And then, what's maybe the most important thing, is going from just the rules to how does an expert work? How do you express common patterns of doing things, like saying, well, there's a general method of fixed point and square root is a particular case of that? And we're going to use-- I've already hinted at it-- something called higher-order procedures, namely procedures whose inputs and outputs are themselves procedures. And then we'll also see something very interesting. We'll see, as we go further and further on and become more abstract, there'll be very-- well, the line between what we consider to be data and what we consider to be procedures is going to blur at an incredible rate.

Well, that's our first subject, black-box abstraction. Let's look at the second topic. I can introduce it like this. See, suppose I want to express the idea-- remember, we're talking about ideas-- suppose I want to express the idea that I can take something and multiply it by the sum of two other things. So for example, I might say, if I had one and three and multiply that by two, I get eight. But I'm talking about the general idea of what's called linear combination, that you can add two things and multiply them by something else.

It's very easy when I think about it for numbers, but suppose I also want to use that same idea to think about, I could add two vectors, a1 and a2, and then scale them by some factor x and get another vector. Or I might say, I want to think about a1 and a2 as being polynomials, and I might want to add those two polynomials and then multiply them by two to get a more complicated one.

Or a1 and a2 might be electrical signals, and I might want to think about summing those two electrical signals and then putting the whole thing through an amplifier, multiplying it by some factor of two or something. The idea is I want to think about the general notion of that.

Now, if our language is going to be good language for expressing those kind of general ideas, if I really, really can do that, I'd like to be able to say I'm going to multiply by x the sum of a1 and a2, and I'd like that to express the general idea of all different kinds of things that a1 and a2 could be. Now, if you think about that, there's a problem, because after all, the actual primitive operations that go on in the machine are obviously going to be different if I'm adding two numbers than if I'm adding two polynomials, or if I'm adding the representation of two electrical signals or wave forms.

Somewhere, there has to be the knowledge of the kinds of various things that you can add and the ways of adding them. Now, to construct such a system, the question is, where do I put that knowledge? How do I think about the different kinds of choices I have? And if tomorrow George comes up with a new kind of object that might be added and multiplied, how do I add George's new object to the system without screwing up everything that was already there?

PROVIDED MATERIAL:
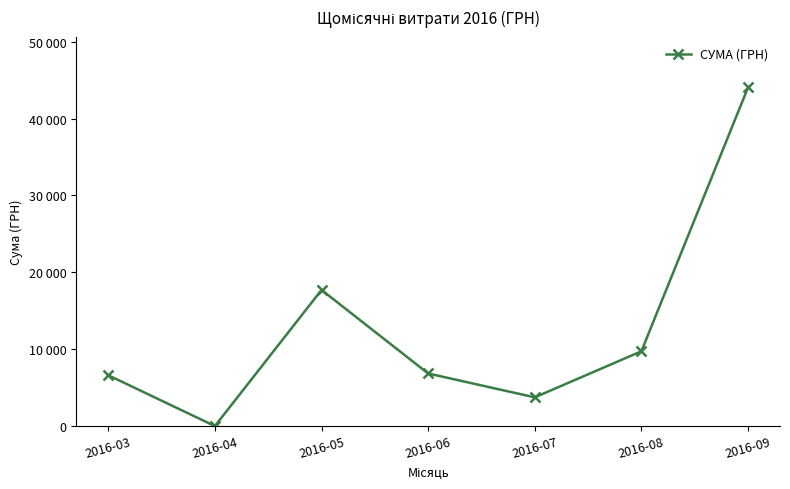

List the labels in order of value, largest first.

2016-09, 2016-05, 2016-08, 2016-06, 2016-03, 2016-07, 2016-04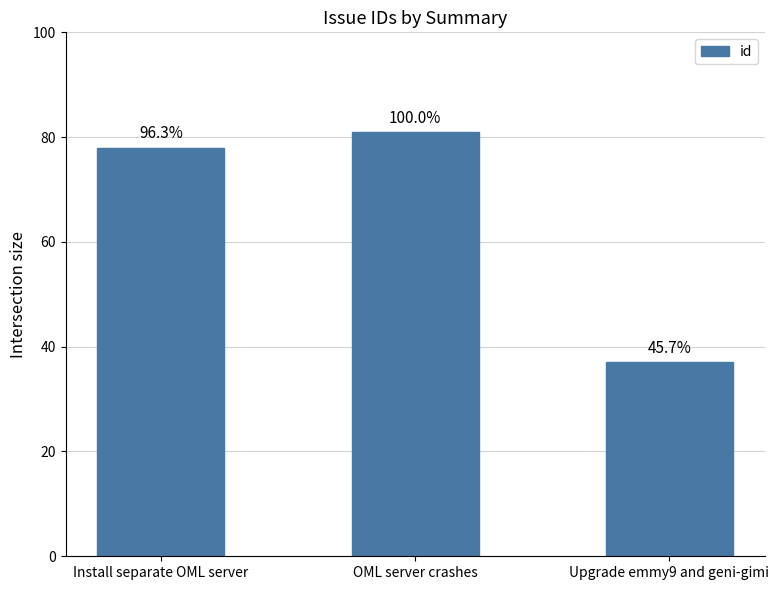

Are the bars horizontal?

No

WHAT NEEDS TO BE DONE: Continue the passage on abstraction and linear combination, starting after its final sentence.

RESPONSE:
Well, that's going to be the second big topic, the way of controlling that kind of complexity. And the way you do that is by establishing conventional interfaces, agreed upon ways of plugging things together. Just like in electrical engineering, people have standard impedances for connectors, and then you know if you build something with one of those standard impedances, you can plug it together with something else.

So that's going to be our second large topic, conventional interfaces. What we're going to see is, first, we're going to talk about the problem of generic operations, which is the one I alluded to, things like "plus" that have to work with all different kinds of data. So we talk about generic operations. Then we're going to talk about really large-scale structures. How do you put together very large programs that model the kinds of complex systems in the real world that you'd like to model?

And what we're going to see is that there are two very important metaphors for putting together such systems. One is called object-oriented programming, where you sort of think of your system as a kind of society full of little things that interact by sending information between them. And then the second one is operations on aggregates, called streams, where you think of a large system put together kind of like a signal processing engineer puts together a large electrical system.

That's going to be our second topic. Now, the third thing we're going to come to, the third basic technique for controlling complexity, is making new languages. Because sometimes, when you're sort of overwhelmed by the complexity of a design, the way that you control that complexity is to pick a new design language. And the purpose of the new design language will be to highlight different aspects of the system. It will suppress some kinds of details and emphasize other kinds of details.

This is going to be the most magical part of the course. We're going to start out by actually looking at the technology for building new computer languages. The first thing we're going to do is actually build in Lisp. We're going to express in Lisp the process of interpreting Lisp itself. And that's going to be a very sort of self-circular thing. There's a little mystical symbol that has to do with that. The process of interpreting Lisp is sort of a giant wheel of two processes, apply and eval, which sort of constantly reduce expressions to each other.

Then we're going to see all sorts of other magical things. Here's another magical symbol. This is sort of the Y operator, which is, in some sense, the expression of infinity inside our procedural language. We'll take a look at that. In any case, this section of the course is called Metalinguistic Abstraction, abstracting by talking about how you construct new languages.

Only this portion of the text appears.